Note

Please see Azure Cognitive Services for Speech documentation for the latest supported speech solutions.

Microsoft Speech Platform

ISpVoice

The ISpVoice interface enables an application to perform speech synthesis operations. Applications can speak text strings and text files, or play audio files through this interface. All of these can be done synchronously or asynchronously.

A voice is an instance of a speech synthesis (text-to-speech, or TTS) engine that specifies a voice token to use for synthesizing speech from text. Applications can choose a specific TTS voice token using ISpVoice::SetVoice. If no voice token is selected, the TTS engine will use the default voice token, which is specified at the following registry key: HKEY_CURRENT_USER\Software\Microsoft\Speech Server\v11.0\Voices\DefaultTokenId.

Your applications can modify the characteristics of a voice (for example, rate, pitch, and volume), by embedding Speech Synthesis Markup Language (SSML) XML tags into the text to be spoken. See Use SSML to Create Prompts and Control TTS. Some attributes, like rate and volume, can be changed in real time using ISpVoice::SetRate and ISpVoice::SetVolume. Applications can set the priority of a voice using ISpVoice_SetPriority.htm.

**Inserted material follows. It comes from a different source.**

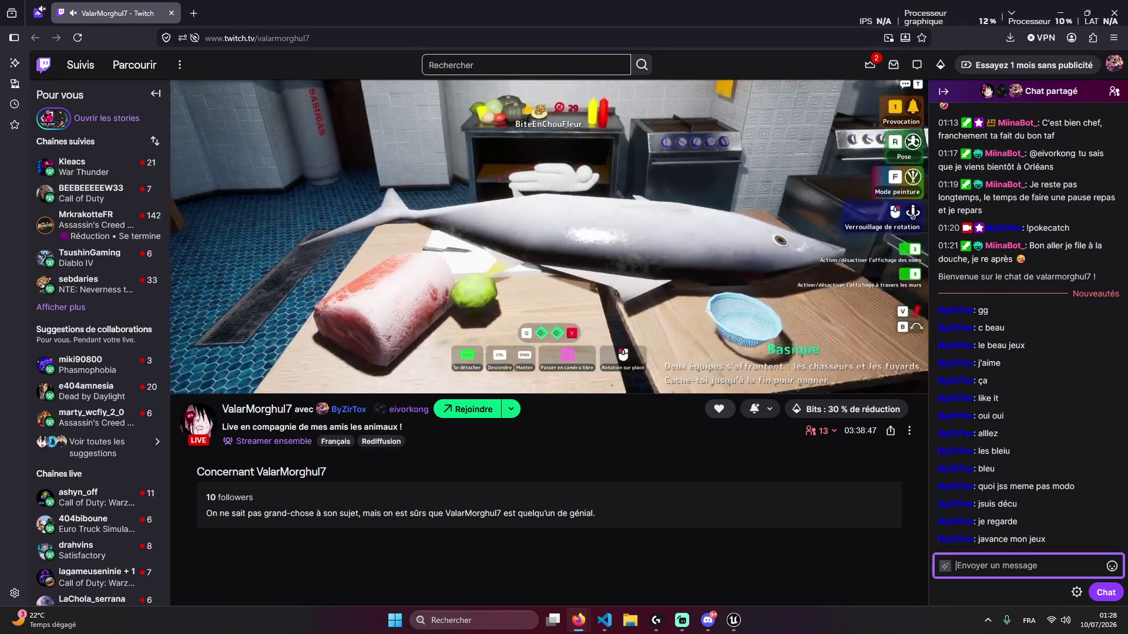
Send 'pour machetez un yaut' and 'et pas vous enmenez avec moi'
{"action": "type", "text": "chetez un yaut"}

ISpVoice inherits from the ISpEventSource interface. An ISpVoice object forwards events back to the application when the corresponding audio data has been rendered to the output device.

Associated Class IDs

The following class IDs (CLSID) may be used with this interface.

  • CLSID_SpVoice

See Application Object Classes for a complete CLSID listing for all interfaces.

Methods in Vtable Order

ISpVoice Methods Description
ISpEventSource inherited methods All methods of ISpEventSource are accessible from this interface.
SetOutput Sets the current output object. A value of NULL may be used to select the default audio device.
GetOutputObjectToken Retrieves the object token for the current audio output object.
GetOutputStream Retrieves a pointer to the current output stream.
Pause Pauses the voice at the nearest alert boundary and closes the output device.
Resume Sets the output device to the RUN state and resumes rendering.
SetVoice Sets the identity of the voice used for text synthesis.
GetVoice Retrieves the object token that identifies the voice used in text synthesis.
Speak Speaks the contents of a text string or file.
SpeakStream Speaks the contents of a stream.
GetStatus Retrieves the current rendering and event status associated with this ISpVoice instance.
Skip Causes the voice to skip forward or backward the specified number of items within the text of the current speak call.
SetPriority Sets the priority for the voice. Normal, Alert, Over.
GetPriority Retrieves the current voice priority level.
SetAlertBoundary Specifies which event should be used as the insertion point for alerts.
GetAlertBoundary Retrieves the event that is currently being used as the insertion point for alerts.
SetRate Sets the text rendering rate adjustment in real time.
GetRate Retrieves the current text rendering rate adjustment.
SetVolume Sets the synthesizer output volume level in real time.
GetVolume Retrieves the current output volume level of the synthesizer.
WaitUntilDone Blocks the caller until either the voice has completed speaking or the specified time interval has elapsed.
SetSyncSpeakTimeout Sets the timeout interval in milliseconds after which, synchronous Speak and SpeakStream calls to this instance of the voice will timeout.
GetSyncSpeakTimeout Retrieves the timeout interval for synchronous speech operations for this ISpVoice instance.
SpeakCompleteEvent Returns an event handle that will be signaled when the voice has completed speaking all pending requests.
IsUISupported Determines if the specified type of UI is supported.
DisplayUI Displays the requested UI.